92. “Bazı vakalar beni ruhsal olarak yoruyor. Sürekli etkisinde kalıyorum. Ne yapmalıyım?”
Bu, sınır aşımının işaretidir.
Danışanla empati kurarken özdeşleşmemelisiniz.
Kendinize zaman ayırın, destek alın, gerektiğinde süreci devredin.
Sağlıklı danışmanlık için önce danışman güçlü kalmalıdır.
93. “Danışan dinî öğretilere alayla yaklaşıyor. Uyum sağlamak için susmalı mıyım?”
Hayır. Susmak, alayı normalleştirir.
Tepki göstermeden sınır koyun:
“Dini değerlere saygılı bir dil kullanırsak konuşmaya devam edebiliriz.”
Duruşunuzu net gösterin. Uyum değil, rehberlik sunun.
94. “Danışan bana ‘ben bu hayatı seviyorum’ dedi. Cevap veremedim. Ne demeliyim?”
Bu durumda tercihin sorumluluğunu hatırlatın.
“Bu senin kararın olabilir ama her kararın bir sonucu olur.
Bizim görevimiz seni bilgilendirmek, yönünü sen belirleyeceksin.”
Onaylamadan, yargılamadan sınırı koyun.
95. “Danışan çok zeki ve ikna edici. Ben bazen neyi savunduğumu unutuyorum. Ne yapmalıyım?”

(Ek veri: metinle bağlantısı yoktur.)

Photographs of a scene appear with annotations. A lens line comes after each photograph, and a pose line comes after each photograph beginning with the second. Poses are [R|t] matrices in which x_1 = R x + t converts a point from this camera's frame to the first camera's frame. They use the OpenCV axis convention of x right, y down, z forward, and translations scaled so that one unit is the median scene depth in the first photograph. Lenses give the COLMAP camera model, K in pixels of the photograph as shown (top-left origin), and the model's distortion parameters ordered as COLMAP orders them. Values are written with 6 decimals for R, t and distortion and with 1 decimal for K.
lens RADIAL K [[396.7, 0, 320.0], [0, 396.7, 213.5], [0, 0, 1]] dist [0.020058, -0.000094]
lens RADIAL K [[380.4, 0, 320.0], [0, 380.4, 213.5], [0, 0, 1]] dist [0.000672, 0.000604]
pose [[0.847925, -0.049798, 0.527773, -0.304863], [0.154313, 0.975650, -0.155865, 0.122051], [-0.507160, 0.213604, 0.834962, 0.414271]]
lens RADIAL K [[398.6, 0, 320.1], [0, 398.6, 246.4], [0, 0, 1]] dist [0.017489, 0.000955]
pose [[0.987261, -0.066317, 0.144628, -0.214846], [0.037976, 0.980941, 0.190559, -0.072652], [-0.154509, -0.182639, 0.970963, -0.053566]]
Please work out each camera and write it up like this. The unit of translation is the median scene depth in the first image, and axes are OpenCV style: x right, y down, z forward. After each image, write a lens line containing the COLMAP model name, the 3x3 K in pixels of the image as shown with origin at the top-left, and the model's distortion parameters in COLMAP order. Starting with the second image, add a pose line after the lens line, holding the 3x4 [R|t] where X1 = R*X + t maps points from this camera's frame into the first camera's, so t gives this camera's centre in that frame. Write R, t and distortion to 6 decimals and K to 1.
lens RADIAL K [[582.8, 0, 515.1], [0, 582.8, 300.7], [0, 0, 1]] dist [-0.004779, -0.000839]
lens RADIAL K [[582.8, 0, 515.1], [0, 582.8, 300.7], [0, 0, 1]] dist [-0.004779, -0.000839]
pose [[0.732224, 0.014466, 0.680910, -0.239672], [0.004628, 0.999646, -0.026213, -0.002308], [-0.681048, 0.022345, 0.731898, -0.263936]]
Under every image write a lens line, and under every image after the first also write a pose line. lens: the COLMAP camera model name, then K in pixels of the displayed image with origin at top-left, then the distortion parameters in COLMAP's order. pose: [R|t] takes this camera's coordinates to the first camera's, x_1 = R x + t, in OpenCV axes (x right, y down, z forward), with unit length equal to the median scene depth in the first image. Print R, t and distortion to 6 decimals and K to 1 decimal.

Hazırlıklı olun. Kendi inanç temelinizi ve ifade dilinizi güçlendirin.
Zeki danışanlar, kararsız danışmanları zorlar.
İstişare edin, not alın, ihtiyaç duyarsanız yönlendirin.
Bilmediğinizi kabul etmek sizi küçültmez, savrulmak sizi yıpratır.
96. “Bir genci yanlış yönlendirdiğimi fark ettim. Hatalı konuşmuşum. Şimdi ne yapmalıyım?”
Dürüst olun.
“Önceki açıklamamı gözden geçirdim. Yanılmış olabilirim. Bu konuyu birlikte tekrar değerlendirelim.”
Samimiyet, danışanla aranızdaki güveni artırır.
Güncelleyin, düzeltin, yeniden yön verin.
97. “Danışan iyileşti ama bana fazla bağlandı. Bu bağı nasıl sağlıklı bitirebilirim?”
Teşekkür ederek, süreci kapatmak gerekir:
“Süreci birlikte güzel yürüttük. Artık sen kendi adımlarını atacak güçtesin.
Geriye dönecek olursan kapım açık ama senin yürümene güveniyorum.”
Danışanı kırmadan bağımsızlaştırın.
98. “Cinsel kimlik karmaşasını konuşmak beni bazen utandırıyor. Bunu nasıl aşarım?”
Bu hassasiyet doğaldır.
Ama danışmanlık yapan kişi, bu konuda profesyonel dil geliştirmelidir.
Ne utanarak konuşun ne de laubalileşin.
Kitap okuyun, rehberlik dilini çalışın, soruları önceden yazın.
Alıştıkça özgüveniniz artar.
99. “Aynı şeyleri tekrar tekrar anlatmak danışana sıkıcı gelmez mi?”
Hayır, tekrar güven oluşturur.
Danışan bazı şeyleri duymaya ihtiyacı olduğu için sorar.
Cevaplarınız net ve tutarlıysa, tekrarlamak danışmanın gücüdür.
Yorulduğunuzu değil, kararlı olduğunuzu gösterin.
100. “Bu kadar uğraşa rağmen her şey aynı kaldı. Bu alanda çalışmaya devam etmeli miyim?”
Eğer hâlâ bir danışana faydanız olduğunu düşünüyorsanız, devam edin.
Ama tükenmiş hissediyorsanız, ara verin, destek alın, dinlenin.
Danışmanlık uzun solukludur.
Herkes her vakayı taşıyamaz, bu bir eksiklik değil, sınır farkındalığıdır.